Britain and France said the time had come for Syria to be referred to the Hague-based U.N. war crimes court, but diplomats noted this would require acceptance by veto-wielding Russia and China, which have blocked all previous efforts to condemn Syria.

"Gross human rights violations have grown in number, in pace and in scale," Pinheiro told the U.N. Human Rights Council in Geneva. "There is no statute of limitations on these crimes." 

He did not say if any Syrian rebels were among the names on the list, which updated a confidential one his independent team submitted to U.N. rights chief Navi Pillay in February.

Pinheiro presented the team's latest report, issued a month ago, saying Syrian government forces and allied militia have committed war crimes including murder and torture of civilians in what appears to be a state-directed policy. 

More than 20,000 people have been killed in the 18-month-old conflict, 1.2 million are uprooted within Syria and more than 250,000 have fled abroad, the United Nations says.

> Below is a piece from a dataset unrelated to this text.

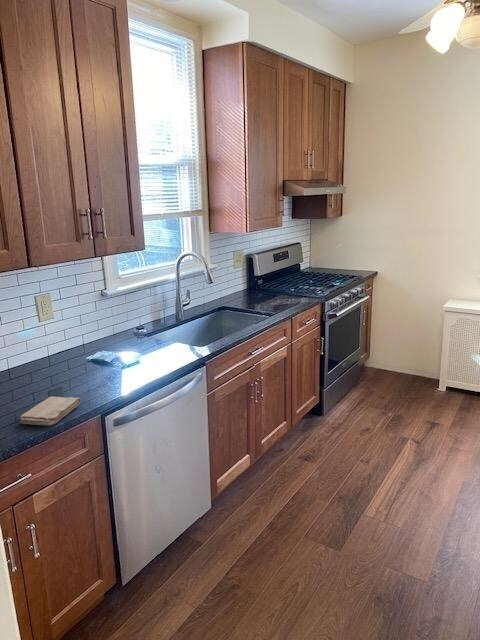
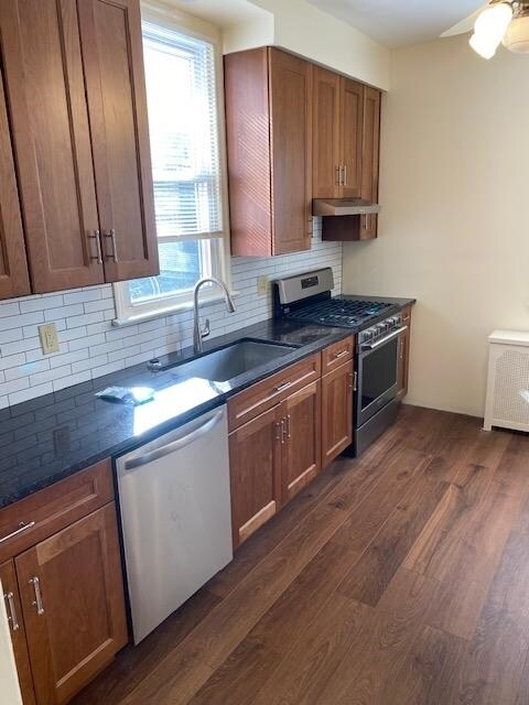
- washcloth [19,396,82,426]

Food, water and medical supplies have run short in areas subjected to Syrian government air strikes, shelling and siege, Pinheiro said, adding that investigators had received "numerous accounts...of civilians barely managing to survive".

Pinheiro reported an "increasing and alarming presence" of Islamist militants in Syria, some joining the rebels and others operating independently. They tended to radicalise the rebels, who have also committed war crimes, the Brazilian expert said.

He cited allegations that rebels had "used prisoners to detonate vehicle-borne explosives", thus killing their captives in acts that also posed a danger to civilians.

It would be "improper" to make public the list of suspects because they were entitled to the presumption of innocence and no mechanism to hold perpetrators responsible was yet in place where allegations could be contested, Pinheiro said.

His team interviewed more than 1,100 victims, refugees and defectors in the past year. "We have no interviews with wounded soldiers, or families of dead agents of the government because the government of Syria does not allow us access to Syria."